Schmider habe dies in einer Besprechung mit den Betriebsprüfern im Januar 1993 auch gestanden, sieben Jahre bevor der Flowtex-Betrug schließlich öffentlich ruchbar wurde. Die Staatsanwaltschaft Baden-Baden hatte sich allerdings mit einem Steuerstrafverfahren gegen die Brüder Schmider begnügt. Beide kamen mit geringen Geldbußen davon.
Die Hinweise auf eventuelle Verbrechen der Schmiders fielen nach Aussage der Steuerprüfer allerdings unter das Steuergeheimnis oder wurden für weniger wichtig erachtet. Der damalige Sachgebietsleiter für Betriebsprüfung in Karlsruhe, Friedrich Kiefer, sagte dazu, es sei bei den Arbeiten der Steuerprüfer zunächst nicht um strafrechtliche Konsequenzen gegangen.
"Scheinrechnungen sind gang und gäbe"
"Wir sind Steuerprüfer. Sonstige Straftaten interessieren uns nicht oder nur am Rande." Im übrigen seien Scheinrechnungen "heute gang und gäbe", sagte Kiefer, der heute Oberamtsrat beim Finanzamt Karlsruhe-Stadt ist.
Lediglich die Höhe des kontrollierten Schmider-Betrugs zwischen 1988 und 1992 sei mit 247 Millionen Mark (126 Millionen Euro) "ungewöhnlich" gewesen. Es sei allerdings "normales Verhalten" der Steuerprüfer, "selbst bei Konkursverschleppung, Bilanzfälschung und schwerem Betrug diese Informationen für uns zu behalten, es sei denn, es handelt sich um eine schwere Steuerstraftat."
Die Parlamentarier prüfen, warum die Flowtex-Milliardenbetrüger der Baden-Badener Staatsanwaltschaft nicht früher ins Netz gingen. Der Untersuchungsausschuss soll klären, ob es bei dem Betrugsskandal Versäumnisse von Behörden oder Regierung gegeben hat.
Befragung vertagt
Aus Zeitnot vertagt wurde die geplante Befragung des amtierenden Karlsruher Generalstaatsanwaltes und Chefaufklärers Günter Hertweck, unter dessen Aufsicht mehrere Ermittlungsverfahren gegen Finanzbeamte wegen Strafvereitelung im Amt laufen. Auch die Aussage eines früheren Staatsanwaltes wurde auf die kommende Ausschusssitzung verlegt. Zunächst sollte geklärt werden, unter welchen Umständen der Jurist oder andere Zeugen "betroffen" sein könnten.

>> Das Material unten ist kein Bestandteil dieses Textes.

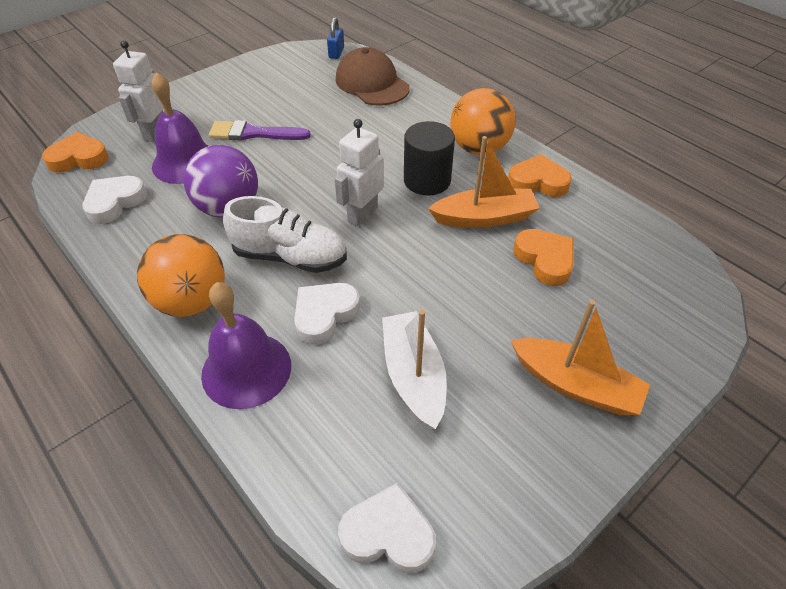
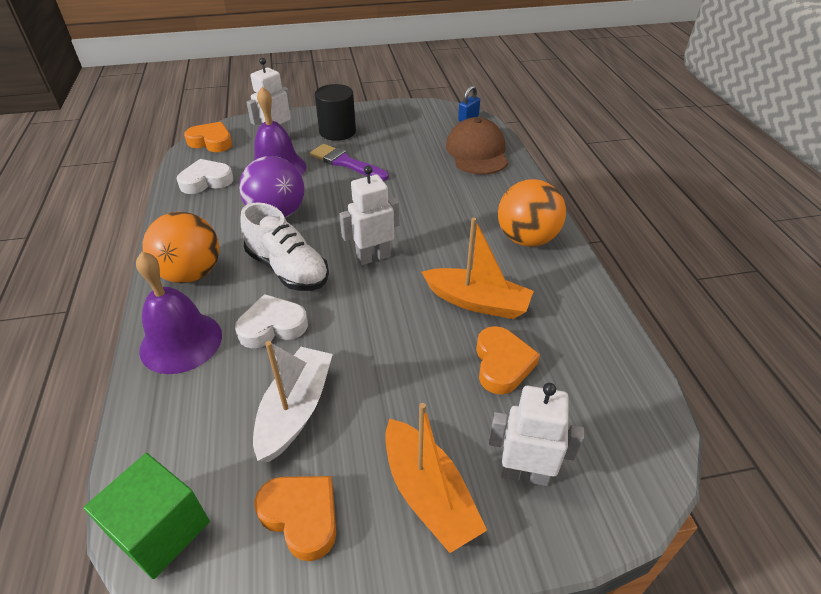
camera: 30 degrees right, 5 degrees down
(388, 534) = (161, 530): white heart -> green cube
(427, 180) = (453, 250): black cylinder -> black cylinder (337, 131)
(538, 182) = (559, 289): orange heart -> orange heart (301, 516)
(628, 334) = (524, 473): none -> white robot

Die Flowtex-Manager Manfred und Matthias Schmider waren im Dezember 2001 zu mehrjährigen Haftstrafen verurteilt worden. Es handelt sich um den größten deutschen Fall von Wirtschaftskriminalität. Das Ettlinger Unternehmen Flowtex hatte 3000 nicht vorhandene Horizontal-Bohrgeräte an Leasingfirmen verkauft und damit strafrechtlichen Schaden von mehr als zwei Milliarden Euro angerichtet.